Living In Liminality: Why Do Artists Fade Away Before They Make It Big?
I was having a chat with the boys from Black Tiger Sex Machine the other day about their new release, “On the Run,” and they said something which really struck me. One piece of information which rings true for every artist, whether they are a DJ, producer, promoter or just involved with the music scene in general. They said, “When you think you’re that close to making it, that’s usually when most people give up.” That got me thinking, what is it about this period of time that makes people quit? Why is it that when people start getting recognition that they stop? Is it because they get too full of themselves, or do they just get too comfortable? I think they’re stuck in a liminal phase and don’t have the motivation to break through the final barrier.
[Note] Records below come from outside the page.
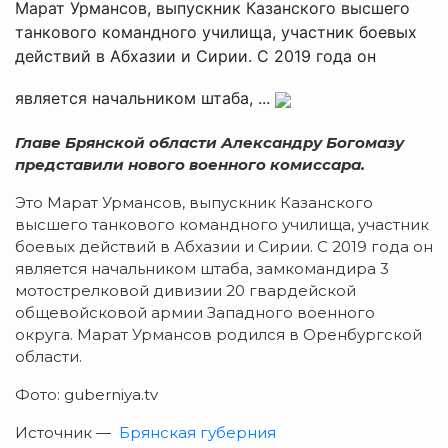
Марат Урмансов, выпускник Казанского высшего
танкового командного училища, участник боевых
действий в Абхазии и Сирии. С 2019 года он
является начальником штаба, ...
Главе Брянской области Александру Богомазу
представили нового военного комиссара.
Это Марат Урмансов, выпускник Казанского
высшего танкового командного училища, участник
боевых действий в Абхазии и Сирии. С 2019 года он
является начальником штаба, замкомандира 3
мотострелковой дивизии 20 гвардейской
общевойсковой армии Западного военного
округа. Марат Урмансов родился в Оренбургской
области.
Фото: guberniya.tv
Источник —
Брянская губерния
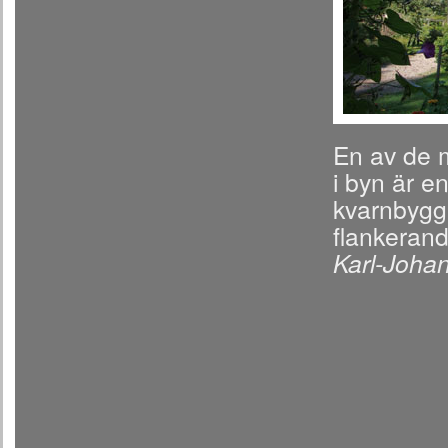
En av de 
i byn är 
kvarnbygg
flankerand
Karl-Johan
Victor Turner, a British cultural anthropologist, has an interesting paper called “Liminality and Communitas.” This paper speaks about the forms and attributes of rites of passage in conjunction with the rituals of certain tribes in Africa, but we can take these examples and apply them directly to the electronic music scene. Turner describes a liminal phase as being “necessarily ambiguous.” It means that these persons can waver through the social milieu and can’t be held down in natural classes or space. The liminal entity is “neither here nor there; they are betwixt and between the positions assigned and arrayed by law, custom, convention and ceremonial.” I think this rings true to any artist who has a had a taste of fame. The artist can go to a show and be bombarded with fans, but then when they step backstage maybe no one knows who they are or vice versa. This period of time where there is recognition, but they’re not on the same level as Deadmau5 is an interesting time to look at since it is the time where we see so many producers and DJs stop playing shows, drop out from the scene, or just become stale.
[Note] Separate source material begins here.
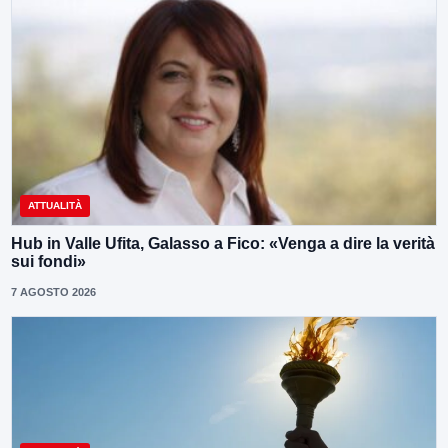
ATTUALITÀ
Hub in Valle Ufita, Galasso a Fico: «Venga a dire la verità
sui fondi»
7 AGOSTO 2026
Contrary to popular belief, this is the hardest time for any artist, and one of the most frustrating, which does cause a lot of could-be-big-name-artists to simply drop out of the game. Since this liminality phase has been likened to death, or to being a little baby in your mommy’s belly, it would only make sense that to exit the liminality phase and really make it big, one would have to really push through this “twilight” zone to reach their end goal. Which is to be jetsetting around the world on your own private plane, playing all the big festivals and doing collabs with Kanye West or something. There are ways to achieve this though, it just takes hard work and dedication, or as I have labeled them The Three P's: Politics, promotion and pushing boundaries. If you stick to these, you will be successful in the music industry and pretty much any other endeavor you embark on.
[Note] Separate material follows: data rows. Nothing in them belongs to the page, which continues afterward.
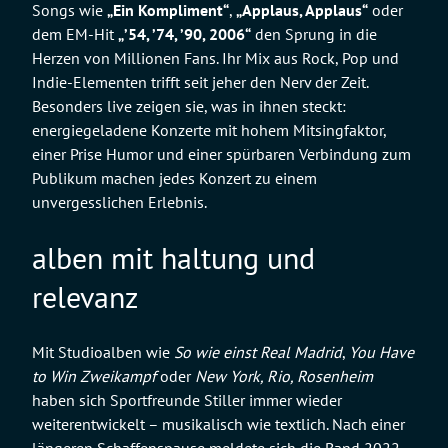
Songs wie
„Ein Kompliment“
,
„Applaus, Applaus“
oder
dem EM-Hit
„’54, ’74, ’90, 2006“
den Sprung in die
Herzen von Millionen Fans. Ihr Mix aus Rock, Pop und
Indie-Elementen trifft seit jeher den Nerv der Zeit.
Besonders live zeigen sie, was in ihnen steckt:
energiegeladene Konzerte mit hohem Mitsingfaktor,
einer Prise Humor und einer spürbaren Verbindung zum
Publikum machen jedes Konzert zu einem
unvergesslichen Erlebnis.
alben mit haltung und
relevanz
Mit Studioalben wie
So wie einst Real Madrid
,
You Have
to Win Zweikampf
oder
New York, Rio, Rosenheim
haben sich Sportfreunde Stiller immer wieder
weiterentwickelt – musikalisch wie textlich. Nach einer
längeren Schaffenspause meldete sich die Band 2022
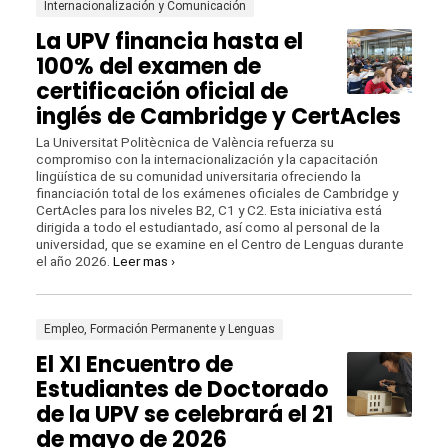
Internacionalización y Comunicación
La UPV financia hasta el
100% del examen de
certificación oficial de
inglés de Cambridge y CertAcles
La Universitat Politècnica de València refuerza su
compromiso con la internacionalización y la capacitación
lingüística de su comunidad universitaria ofreciendo la
financiación total de los exámenes oficiales de Cambridge y
CertAcles para los niveles B2, C1 y C2. Esta iniciativa está
dirigida a todo el estudiantado, así como al personal de la
universidad, que se examine en el Centro de Lenguas durante
el año 2026.
Leer mas ›
Empleo, Formación Permanente y Lenguas
El XI Encuentro de
Estudiantes de Doctorado
de la UPV se celebrará el 21
de mayo de 2026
Understand your market. Grab your target audience and run with them, grow with them, and bounce ideas off of them. You have to know who you're working with, whether they are promotion company and have signed you to play one of their shows, or a label, etc. You have to get to know the way the company works so that you can offer them your talent in the most useful way. Acquire power and apply it effectively.
This is easily the most effective tool when breaking out of that liminal phase. Promote your music and company. Brand yourself to make yourself marketable. Once you have branded yourself, people will take notice, and the buzz that will be generated around you will be incredible.
Take some risks with your sound. Try out some sleazy new synths in that track you've been working on, play with some plush vocals, or try different tempos. Push yourself. Even if it doesn't turn out great, you'll never improve if you're too afraid to try new things.
Of course there are other things that could influence people dropping out of the scene. Maybe they get too hitched into drug culture or hate touring, but in Turner's own words "liminality implies that the high could not be high unless the low existed, and he who is high must experience what it is like to be low." So it's kind of like being really down, and then getting a shock of serotonin to boost you up. Once an artist graduates from this liminal phase, it showcases their drive and determination, and they can relax in the communitas. The communitas is success, where you have been integrated onto a higher plane.